## How to complete this task
Without the pictures, copy all of the data exactly.
[Opening Dataset extract section]
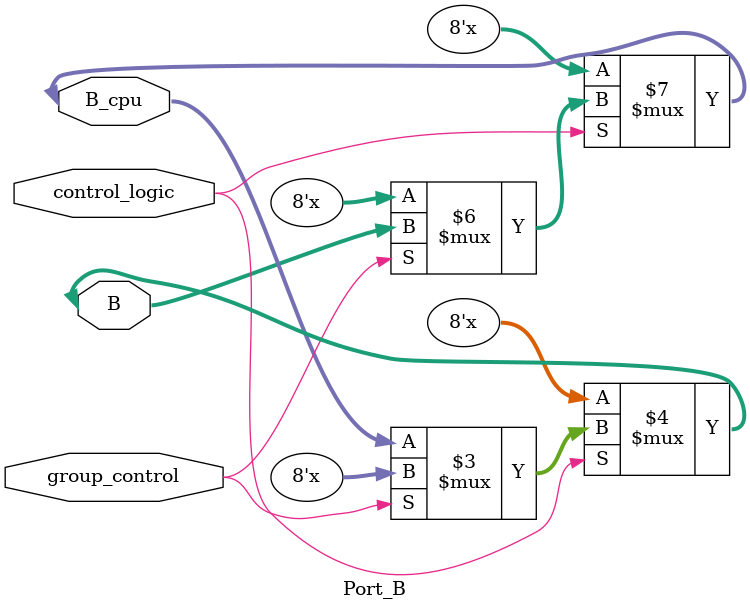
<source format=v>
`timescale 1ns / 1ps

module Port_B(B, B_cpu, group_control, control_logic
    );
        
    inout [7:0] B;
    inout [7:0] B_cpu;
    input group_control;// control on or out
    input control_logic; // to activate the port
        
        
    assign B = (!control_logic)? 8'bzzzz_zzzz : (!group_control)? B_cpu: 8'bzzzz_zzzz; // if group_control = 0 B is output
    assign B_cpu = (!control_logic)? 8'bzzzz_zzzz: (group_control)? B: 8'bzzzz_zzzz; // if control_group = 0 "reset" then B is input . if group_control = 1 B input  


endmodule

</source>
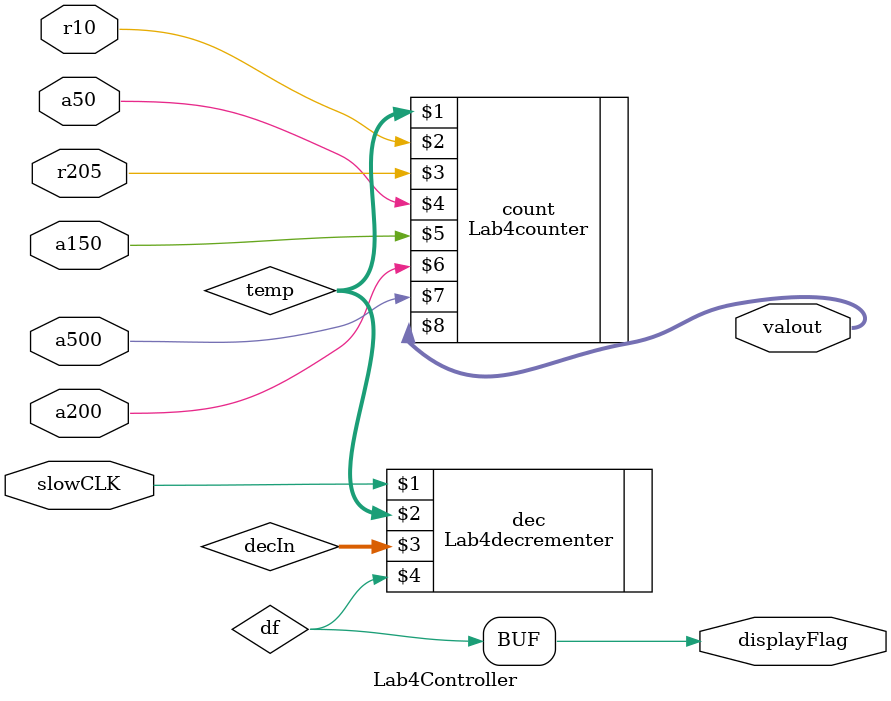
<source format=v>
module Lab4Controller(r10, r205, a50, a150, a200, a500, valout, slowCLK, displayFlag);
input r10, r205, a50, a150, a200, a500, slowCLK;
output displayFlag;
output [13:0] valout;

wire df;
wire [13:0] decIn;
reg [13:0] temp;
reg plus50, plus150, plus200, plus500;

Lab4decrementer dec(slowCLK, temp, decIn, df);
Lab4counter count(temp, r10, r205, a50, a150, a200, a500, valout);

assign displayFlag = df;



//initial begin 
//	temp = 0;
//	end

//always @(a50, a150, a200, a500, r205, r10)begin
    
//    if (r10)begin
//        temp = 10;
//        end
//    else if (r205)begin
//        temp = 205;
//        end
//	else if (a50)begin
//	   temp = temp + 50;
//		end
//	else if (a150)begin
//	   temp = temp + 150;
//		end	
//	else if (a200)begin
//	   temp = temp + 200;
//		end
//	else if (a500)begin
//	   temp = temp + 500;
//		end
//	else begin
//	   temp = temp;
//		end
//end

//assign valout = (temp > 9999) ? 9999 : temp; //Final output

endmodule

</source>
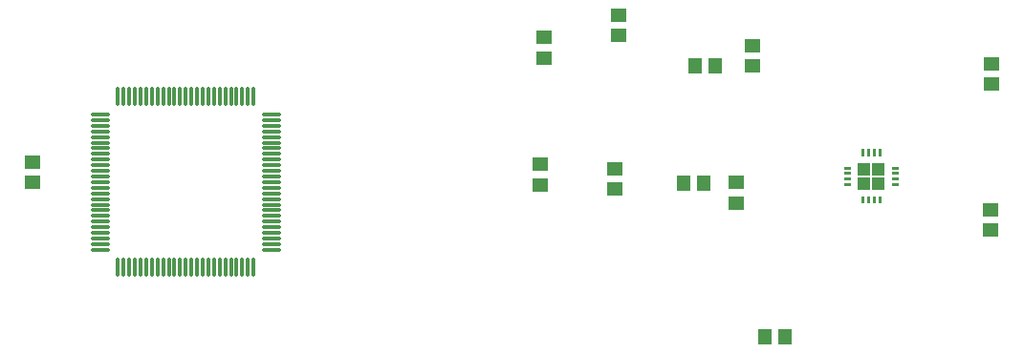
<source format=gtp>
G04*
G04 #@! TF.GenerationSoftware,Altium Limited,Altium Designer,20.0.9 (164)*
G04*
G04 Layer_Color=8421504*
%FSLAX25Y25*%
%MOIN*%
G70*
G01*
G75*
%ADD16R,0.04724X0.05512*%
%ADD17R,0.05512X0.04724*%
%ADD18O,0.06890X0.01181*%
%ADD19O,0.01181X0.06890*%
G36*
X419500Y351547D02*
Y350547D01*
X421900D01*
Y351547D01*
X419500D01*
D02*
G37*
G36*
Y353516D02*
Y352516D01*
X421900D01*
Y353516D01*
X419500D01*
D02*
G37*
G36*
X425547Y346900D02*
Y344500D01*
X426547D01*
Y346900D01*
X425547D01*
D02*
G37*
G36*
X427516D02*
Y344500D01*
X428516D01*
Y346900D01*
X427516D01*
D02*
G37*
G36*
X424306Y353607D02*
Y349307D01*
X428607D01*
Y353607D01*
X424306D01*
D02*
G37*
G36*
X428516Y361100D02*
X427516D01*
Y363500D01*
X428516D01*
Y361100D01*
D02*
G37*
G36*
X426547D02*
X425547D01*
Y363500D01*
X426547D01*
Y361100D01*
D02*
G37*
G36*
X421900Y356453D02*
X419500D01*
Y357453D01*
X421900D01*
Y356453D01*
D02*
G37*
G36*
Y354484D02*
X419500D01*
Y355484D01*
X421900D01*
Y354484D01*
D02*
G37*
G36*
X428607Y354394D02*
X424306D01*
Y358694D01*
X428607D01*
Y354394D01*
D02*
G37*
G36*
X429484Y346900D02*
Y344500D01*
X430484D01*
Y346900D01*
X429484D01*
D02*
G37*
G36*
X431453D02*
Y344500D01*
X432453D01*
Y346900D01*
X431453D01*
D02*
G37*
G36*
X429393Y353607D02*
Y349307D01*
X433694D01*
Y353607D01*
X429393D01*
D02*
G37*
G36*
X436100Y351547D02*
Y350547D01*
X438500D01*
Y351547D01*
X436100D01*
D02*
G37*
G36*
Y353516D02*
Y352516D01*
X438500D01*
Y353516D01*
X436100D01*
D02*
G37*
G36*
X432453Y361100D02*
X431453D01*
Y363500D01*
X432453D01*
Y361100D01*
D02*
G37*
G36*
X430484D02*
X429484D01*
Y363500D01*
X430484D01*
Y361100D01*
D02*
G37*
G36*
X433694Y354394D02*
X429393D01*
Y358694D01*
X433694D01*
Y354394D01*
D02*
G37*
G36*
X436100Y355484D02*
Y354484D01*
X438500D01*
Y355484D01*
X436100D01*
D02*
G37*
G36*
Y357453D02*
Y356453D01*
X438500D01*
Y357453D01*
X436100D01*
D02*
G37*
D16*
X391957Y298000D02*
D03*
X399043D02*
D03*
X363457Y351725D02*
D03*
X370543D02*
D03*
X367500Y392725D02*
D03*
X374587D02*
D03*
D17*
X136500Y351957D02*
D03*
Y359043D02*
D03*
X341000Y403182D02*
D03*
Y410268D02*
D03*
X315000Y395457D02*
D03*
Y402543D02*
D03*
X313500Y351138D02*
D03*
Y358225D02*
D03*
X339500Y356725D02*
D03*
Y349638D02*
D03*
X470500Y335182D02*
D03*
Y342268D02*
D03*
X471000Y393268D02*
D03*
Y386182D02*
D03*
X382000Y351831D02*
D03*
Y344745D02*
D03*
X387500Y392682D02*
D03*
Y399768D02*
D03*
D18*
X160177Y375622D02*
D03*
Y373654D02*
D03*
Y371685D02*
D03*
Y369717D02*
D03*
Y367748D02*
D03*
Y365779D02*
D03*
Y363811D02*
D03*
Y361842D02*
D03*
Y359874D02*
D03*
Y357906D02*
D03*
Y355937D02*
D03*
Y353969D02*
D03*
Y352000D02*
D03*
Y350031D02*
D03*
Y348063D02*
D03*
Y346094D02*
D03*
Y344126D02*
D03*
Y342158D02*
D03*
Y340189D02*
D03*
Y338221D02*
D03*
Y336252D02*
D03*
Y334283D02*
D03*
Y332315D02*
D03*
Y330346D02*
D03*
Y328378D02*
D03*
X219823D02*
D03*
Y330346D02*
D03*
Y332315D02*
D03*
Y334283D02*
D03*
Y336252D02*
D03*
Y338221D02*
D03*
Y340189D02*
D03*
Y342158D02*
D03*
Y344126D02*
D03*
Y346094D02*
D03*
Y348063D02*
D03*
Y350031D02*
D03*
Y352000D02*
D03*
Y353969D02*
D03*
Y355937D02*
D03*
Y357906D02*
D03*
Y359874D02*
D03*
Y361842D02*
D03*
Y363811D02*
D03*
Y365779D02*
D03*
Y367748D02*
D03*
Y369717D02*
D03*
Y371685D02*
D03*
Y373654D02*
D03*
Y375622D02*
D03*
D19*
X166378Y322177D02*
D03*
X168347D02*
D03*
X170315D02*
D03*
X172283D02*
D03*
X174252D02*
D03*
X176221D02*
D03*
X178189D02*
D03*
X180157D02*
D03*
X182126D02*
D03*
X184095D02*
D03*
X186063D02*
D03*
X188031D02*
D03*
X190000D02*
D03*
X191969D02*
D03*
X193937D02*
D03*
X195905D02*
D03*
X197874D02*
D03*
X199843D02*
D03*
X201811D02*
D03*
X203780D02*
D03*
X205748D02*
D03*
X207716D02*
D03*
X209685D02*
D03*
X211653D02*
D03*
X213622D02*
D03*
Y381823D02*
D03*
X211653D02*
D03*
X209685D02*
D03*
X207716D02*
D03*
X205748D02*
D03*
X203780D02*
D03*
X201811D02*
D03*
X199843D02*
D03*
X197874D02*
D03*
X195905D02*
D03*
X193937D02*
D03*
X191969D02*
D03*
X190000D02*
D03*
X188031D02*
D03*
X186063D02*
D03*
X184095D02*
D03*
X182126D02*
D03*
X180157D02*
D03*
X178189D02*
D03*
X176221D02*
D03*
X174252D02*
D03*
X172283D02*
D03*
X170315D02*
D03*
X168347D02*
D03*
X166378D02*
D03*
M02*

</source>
[Closing Dataset extract section]
## Answer to this task
<source format=v>
`timescale 1ns / 1ps

module Port_B(B, B_cpu, group_control, control_logic
    );
        
    inout [7:0] B;
    inout [7:0] B_cpu;
    input group_control;// control on or out
    input control_logic; // to activate the port
        
        
    assign B = (!control_logic)? 8'bzzzz_zzzz : (!group_control)? B_cpu: 8'bzzzz_zzzz; // if group_control = 0 B is output
    assign B_cpu = (!control_logic)? 8'bzzzz_zzzz: (group_control)? B: 8'bzzzz_zzzz; // if control_group = 0 "reset" then B is input . if group_control = 1 B input  


endmodule

</source>
<source format=v>
module Lab4Controller(r10, r205, a50, a150, a200, a500, valout, slowCLK, displayFlag);
input r10, r205, a50, a150, a200, a500, slowCLK;
output displayFlag;
output [13:0] valout;

wire df;
wire [13:0] decIn;
reg [13:0] temp;
reg plus50, plus150, plus200, plus500;

Lab4decrementer dec(slowCLK, temp, decIn, df);
Lab4counter count(temp, r10, r205, a50, a150, a200, a500, valout);

assign displayFlag = df;



//initial begin 
//	temp = 0;
//	end

//always @(a50, a150, a200, a500, r205, r10)begin
    
//    if (r10)begin
//        temp = 10;
//        end
//    else if (r205)begin
//        temp = 205;
//        end
//	else if (a50)begin
//	   temp = temp + 50;
//		end
//	else if (a150)begin
//	   temp = temp + 150;
//		end	
//	else if (a200)begin
//	   temp = temp + 200;
//		end
//	else if (a500)begin
//	   temp = temp + 500;
//		end
//	else begin
//	   temp = temp;
//		end
//end

//assign valout = (temp > 9999) ? 9999 : temp; //Final output

endmodule

</source>
<source format=gtp>
G04*
G04 #@! TF.GenerationSoftware,Altium Limited,Altium Designer,20.0.9 (164)*
G04*
G04 Layer_Color=8421504*
%FSLAX25Y25*%
%MOIN*%
G70*
G01*
G75*
%ADD16R,0.04724X0.05512*%
%ADD17R,0.05512X0.04724*%
%ADD18O,0.06890X0.01181*%
%ADD19O,0.01181X0.06890*%
G36*
X419500Y351547D02*
Y350547D01*
X421900D01*
Y351547D01*
X419500D01*
D02*
G37*
G36*
Y353516D02*
Y352516D01*
X421900D01*
Y353516D01*
X419500D01*
D02*
G37*
G36*
X425547Y346900D02*
Y344500D01*
X426547D01*
Y346900D01*
X425547D01*
D02*
G37*
G36*
X427516D02*
Y344500D01*
X428516D01*
Y346900D01*
X427516D01*
D02*
G37*
G36*
X424306Y353607D02*
Y349307D01*
X428607D01*
Y353607D01*
X424306D01*
D02*
G37*
G36*
X428516Y361100D02*
X427516D01*
Y363500D01*
X428516D01*
Y361100D01*
D02*
G37*
G36*
X426547D02*
X425547D01*
Y363500D01*
X426547D01*
Y361100D01*
D02*
G37*
G36*
X421900Y356453D02*
X419500D01*
Y357453D01*
X421900D01*
Y356453D01*
D02*
G37*
G36*
Y354484D02*
X419500D01*
Y355484D01*
X421900D01*
Y354484D01*
D02*
G37*
G36*
X428607Y354394D02*
X424306D01*
Y358694D01*
X428607D01*
Y354394D01*
D02*
G37*
G36*
X429484Y346900D02*
Y344500D01*
X430484D01*
Y346900D01*
X429484D01*
D02*
G37*
G36*
X431453D02*
Y344500D01*
X432453D01*
Y346900D01*
X431453D01*
D02*
G37*
G36*
X429393Y353607D02*
Y349307D01*
X433694D01*
Y353607D01*
X429393D01*
D02*
G37*
G36*
X436100Y351547D02*
Y350547D01*
X438500D01*
Y351547D01*
X436100D01*
D02*
G37*
G36*
Y353516D02*
Y352516D01*
X438500D01*
Y353516D01*
X436100D01*
D02*
G37*
G36*
X432453Y361100D02*
X431453D01*
Y363500D01*
X432453D01*
Y361100D01*
D02*
G37*
G36*
X430484D02*
X429484D01*
Y363500D01*
X430484D01*
Y361100D01*
D02*
G37*
G36*
X433694Y354394D02*
X429393D01*
Y358694D01*
X433694D01*
Y354394D01*
D02*
G37*
G36*
X436100Y355484D02*
Y354484D01*
X438500D01*
Y355484D01*
X436100D01*
D02*
G37*
G36*
Y357453D02*
Y356453D01*
X438500D01*
Y357453D01*
X436100D01*
D02*
G37*
D16*
X391957Y298000D02*
D03*
X399043D02*
D03*
X363457Y351725D02*
D03*
X370543D02*
D03*
X367500Y392725D02*
D03*
X374587D02*
D03*
D17*
X136500Y351957D02*
D03*
Y359043D02*
D03*
X341000Y403182D02*
D03*
Y410268D02*
D03*
X315000Y395457D02*
D03*
Y402543D02*
D03*
X313500Y351138D02*
D03*
Y358225D02*
D03*
X339500Y356725D02*
D03*
Y349638D02*
D03*
X470500Y335182D02*
D03*
Y342268D02*
D03*
X471000Y393268D02*
D03*
Y386182D02*
D03*
X382000Y351831D02*
D03*
Y344745D02*
D03*
X387500Y392682D02*
D03*
Y399768D02*
D03*
D18*
X160177Y375622D02*
D03*
Y373654D02*
D03*
Y371685D02*
D03*
Y369717D02*
D03*
Y367748D02*
D03*
Y365779D02*
D03*
Y363811D02*
D03*
Y361842D02*
D03*
Y359874D02*
D03*
Y357906D02*
D03*
Y355937D02*
D03*
Y353969D02*
D03*
Y352000D02*
D03*
Y350031D02*
D03*
Y348063D02*
D03*
Y346094D02*
D03*
Y344126D02*
D03*
Y342158D02*
D03*
Y340189D02*
D03*
Y338221D02*
D03*
Y336252D02*
D03*
Y334283D02*
D03*
Y332315D02*
D03*
Y330346D02*
D03*
Y328378D02*
D03*
X219823D02*
D03*
Y330346D02*
D03*
Y332315D02*
D03*
Y334283D02*
D03*
Y336252D02*
D03*
Y338221D02*
D03*
Y340189D02*
D03*
Y342158D02*
D03*
Y344126D02*
D03*
Y346094D02*
D03*
Y348063D02*
D03*
Y350031D02*
D03*
Y352000D02*
D03*
Y353969D02*
D03*
Y355937D02*
D03*
Y357906D02*
D03*
Y359874D02*
D03*
Y361842D02*
D03*
Y363811D02*
D03*
Y365779D02*
D03*
Y367748D02*
D03*
Y369717D02*
D03*
Y371685D02*
D03*
Y373654D02*
D03*
Y375622D02*
D03*
D19*
X166378Y322177D02*
D03*
X168347D02*
D03*
X170315D02*
D03*
X172283D02*
D03*
X174252D02*
D03*
X176221D02*
D03*
X178189D02*
D03*
X180157D02*
D03*
X182126D02*
D03*
X184095D02*
D03*
X186063D02*
D03*
X188031D02*
D03*
X190000D02*
D03*
X191969D02*
D03*
X193937D02*
D03*
X195905D02*
D03*
X197874D02*
D03*
X199843D02*
D03*
X201811D02*
D03*
X203780D02*
D03*
X205748D02*
D03*
X207716D02*
D03*
X209685D02*
D03*
X211653D02*
D03*
X213622D02*
D03*
Y381823D02*
D03*
X211653D02*
D03*
X209685D02*
D03*
X207716D02*
D03*
X205748D02*
D03*
X203780D02*
D03*
X201811D02*
D03*
X199843D02*
D03*
X197874D02*
D03*
X195905D02*
D03*
X193937D02*
D03*
X191969D02*
D03*
X190000D02*
D03*
X188031D02*
D03*
X186063D02*
D03*
X184095D02*
D03*
X182126D02*
D03*
X180157D02*
D03*
X178189D02*
D03*
X176221D02*
D03*
X174252D02*
D03*
X172283D02*
D03*
X170315D02*
D03*
X168347D02*
D03*
X166378D02*
D03*
M02*

</source>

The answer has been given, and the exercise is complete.